Task statement
Show each line of the records in which the word "footprint" occurs.

Available data
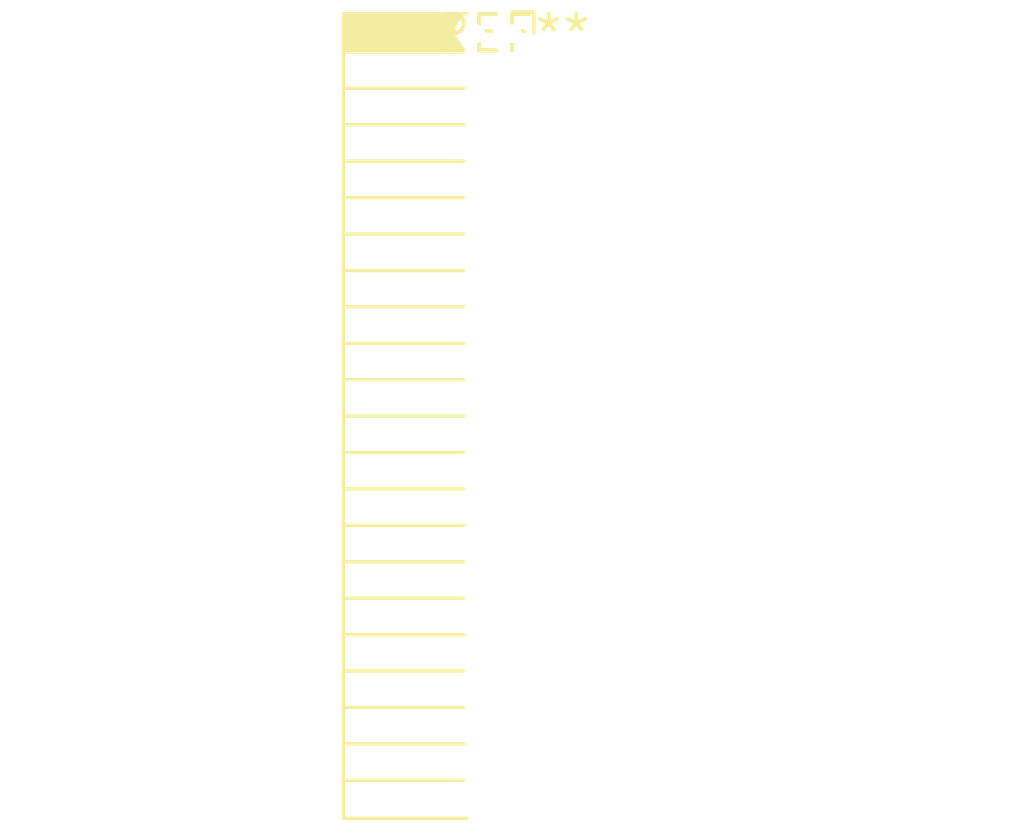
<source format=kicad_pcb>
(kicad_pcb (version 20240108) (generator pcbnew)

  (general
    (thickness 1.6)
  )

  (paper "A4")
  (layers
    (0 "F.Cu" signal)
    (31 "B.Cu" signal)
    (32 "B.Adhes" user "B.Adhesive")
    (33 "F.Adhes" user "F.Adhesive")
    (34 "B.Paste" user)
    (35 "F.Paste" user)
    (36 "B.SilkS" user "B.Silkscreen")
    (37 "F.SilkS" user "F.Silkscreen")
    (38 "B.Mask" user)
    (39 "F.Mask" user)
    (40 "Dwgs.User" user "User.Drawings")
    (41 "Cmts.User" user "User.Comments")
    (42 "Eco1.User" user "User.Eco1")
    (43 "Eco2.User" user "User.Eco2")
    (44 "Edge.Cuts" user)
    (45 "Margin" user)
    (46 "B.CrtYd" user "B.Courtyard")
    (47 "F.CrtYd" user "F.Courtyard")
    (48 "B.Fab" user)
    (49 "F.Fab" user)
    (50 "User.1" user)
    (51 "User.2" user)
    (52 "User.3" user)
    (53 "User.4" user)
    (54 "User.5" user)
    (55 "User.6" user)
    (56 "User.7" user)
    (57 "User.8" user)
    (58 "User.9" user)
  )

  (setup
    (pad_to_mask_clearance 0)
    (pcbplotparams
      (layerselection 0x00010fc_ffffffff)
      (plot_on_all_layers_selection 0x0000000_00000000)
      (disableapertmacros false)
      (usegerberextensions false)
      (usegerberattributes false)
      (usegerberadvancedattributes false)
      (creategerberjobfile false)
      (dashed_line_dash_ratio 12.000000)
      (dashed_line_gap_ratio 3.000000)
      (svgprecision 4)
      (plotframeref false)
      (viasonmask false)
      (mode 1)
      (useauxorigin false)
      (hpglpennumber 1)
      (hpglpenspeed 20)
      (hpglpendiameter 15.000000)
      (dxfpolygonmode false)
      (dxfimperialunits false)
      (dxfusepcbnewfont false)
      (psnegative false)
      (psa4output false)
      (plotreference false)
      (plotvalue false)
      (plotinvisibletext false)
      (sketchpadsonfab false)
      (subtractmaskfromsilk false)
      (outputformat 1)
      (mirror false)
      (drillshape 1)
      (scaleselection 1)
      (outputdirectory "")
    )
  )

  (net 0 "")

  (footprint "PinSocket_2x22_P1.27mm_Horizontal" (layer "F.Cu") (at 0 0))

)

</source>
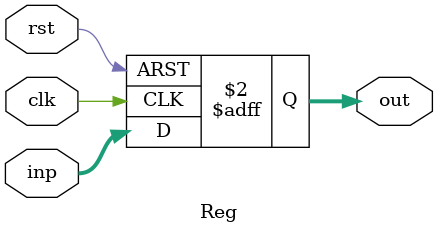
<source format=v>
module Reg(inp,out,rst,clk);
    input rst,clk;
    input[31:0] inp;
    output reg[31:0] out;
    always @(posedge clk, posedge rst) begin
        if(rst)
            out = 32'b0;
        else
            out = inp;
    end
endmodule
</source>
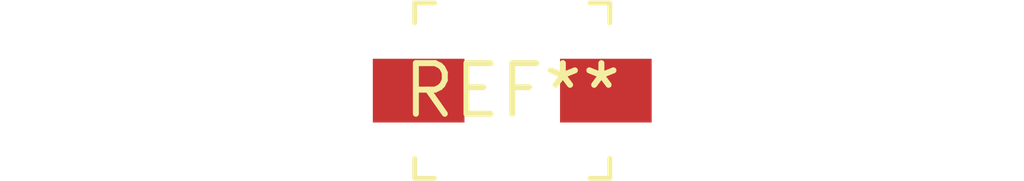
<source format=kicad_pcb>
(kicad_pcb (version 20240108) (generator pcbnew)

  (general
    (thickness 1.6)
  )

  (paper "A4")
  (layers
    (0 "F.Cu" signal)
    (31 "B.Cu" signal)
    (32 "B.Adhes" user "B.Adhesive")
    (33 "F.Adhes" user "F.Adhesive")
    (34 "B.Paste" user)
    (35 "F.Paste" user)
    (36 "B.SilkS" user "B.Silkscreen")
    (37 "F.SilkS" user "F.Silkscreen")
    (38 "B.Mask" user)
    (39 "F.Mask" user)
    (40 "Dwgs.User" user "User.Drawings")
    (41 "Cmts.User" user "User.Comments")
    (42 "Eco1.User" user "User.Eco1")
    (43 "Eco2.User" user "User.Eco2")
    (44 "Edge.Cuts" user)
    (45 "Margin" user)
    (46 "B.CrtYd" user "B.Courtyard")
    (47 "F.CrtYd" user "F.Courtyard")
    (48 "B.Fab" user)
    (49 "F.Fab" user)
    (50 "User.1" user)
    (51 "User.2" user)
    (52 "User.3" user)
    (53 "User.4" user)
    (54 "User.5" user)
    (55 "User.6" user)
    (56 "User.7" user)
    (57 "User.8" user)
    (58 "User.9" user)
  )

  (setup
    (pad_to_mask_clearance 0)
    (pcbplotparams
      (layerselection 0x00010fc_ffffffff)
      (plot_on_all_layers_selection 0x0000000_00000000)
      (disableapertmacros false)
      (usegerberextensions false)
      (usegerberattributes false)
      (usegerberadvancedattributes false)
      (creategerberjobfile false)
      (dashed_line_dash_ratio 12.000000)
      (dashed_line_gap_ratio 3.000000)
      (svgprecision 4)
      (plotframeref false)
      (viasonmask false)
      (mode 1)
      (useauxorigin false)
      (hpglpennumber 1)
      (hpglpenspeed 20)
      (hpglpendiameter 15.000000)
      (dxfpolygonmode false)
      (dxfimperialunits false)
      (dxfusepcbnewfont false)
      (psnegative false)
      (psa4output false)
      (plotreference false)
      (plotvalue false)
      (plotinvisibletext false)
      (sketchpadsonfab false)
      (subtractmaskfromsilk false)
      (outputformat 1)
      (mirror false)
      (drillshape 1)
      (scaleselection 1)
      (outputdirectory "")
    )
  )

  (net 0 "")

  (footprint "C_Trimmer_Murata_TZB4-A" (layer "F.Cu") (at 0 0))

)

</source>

...

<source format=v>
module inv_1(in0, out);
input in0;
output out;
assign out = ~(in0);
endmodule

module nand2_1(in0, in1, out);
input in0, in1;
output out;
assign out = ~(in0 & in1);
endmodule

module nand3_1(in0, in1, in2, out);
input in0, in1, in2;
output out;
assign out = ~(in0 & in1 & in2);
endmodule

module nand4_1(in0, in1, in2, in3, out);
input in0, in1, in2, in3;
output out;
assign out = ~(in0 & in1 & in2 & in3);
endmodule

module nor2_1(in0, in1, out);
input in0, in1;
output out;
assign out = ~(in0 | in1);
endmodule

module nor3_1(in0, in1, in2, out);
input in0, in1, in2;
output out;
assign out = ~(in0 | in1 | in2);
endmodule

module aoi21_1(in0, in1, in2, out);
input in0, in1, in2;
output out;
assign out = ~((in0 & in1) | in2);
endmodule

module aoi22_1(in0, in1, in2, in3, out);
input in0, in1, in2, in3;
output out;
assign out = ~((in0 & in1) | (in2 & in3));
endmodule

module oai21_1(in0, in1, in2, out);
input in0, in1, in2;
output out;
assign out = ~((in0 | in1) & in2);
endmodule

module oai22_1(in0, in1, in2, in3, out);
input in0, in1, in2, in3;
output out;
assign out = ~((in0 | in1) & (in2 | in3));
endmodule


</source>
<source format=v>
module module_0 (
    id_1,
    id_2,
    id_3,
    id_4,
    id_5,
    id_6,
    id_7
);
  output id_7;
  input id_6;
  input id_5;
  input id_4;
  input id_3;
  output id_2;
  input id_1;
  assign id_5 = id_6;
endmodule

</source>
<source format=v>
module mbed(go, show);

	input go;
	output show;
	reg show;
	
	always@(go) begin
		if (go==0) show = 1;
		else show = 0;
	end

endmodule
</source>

Answer space
  (footprint "PinSocket_2x22_P1.27mm_Horizontal" (layer "F.Cu") (at 0 0))
  (footprint "C_Trimmer_Murata_TZB4-A" (layer "F.Cu") (at 0 0))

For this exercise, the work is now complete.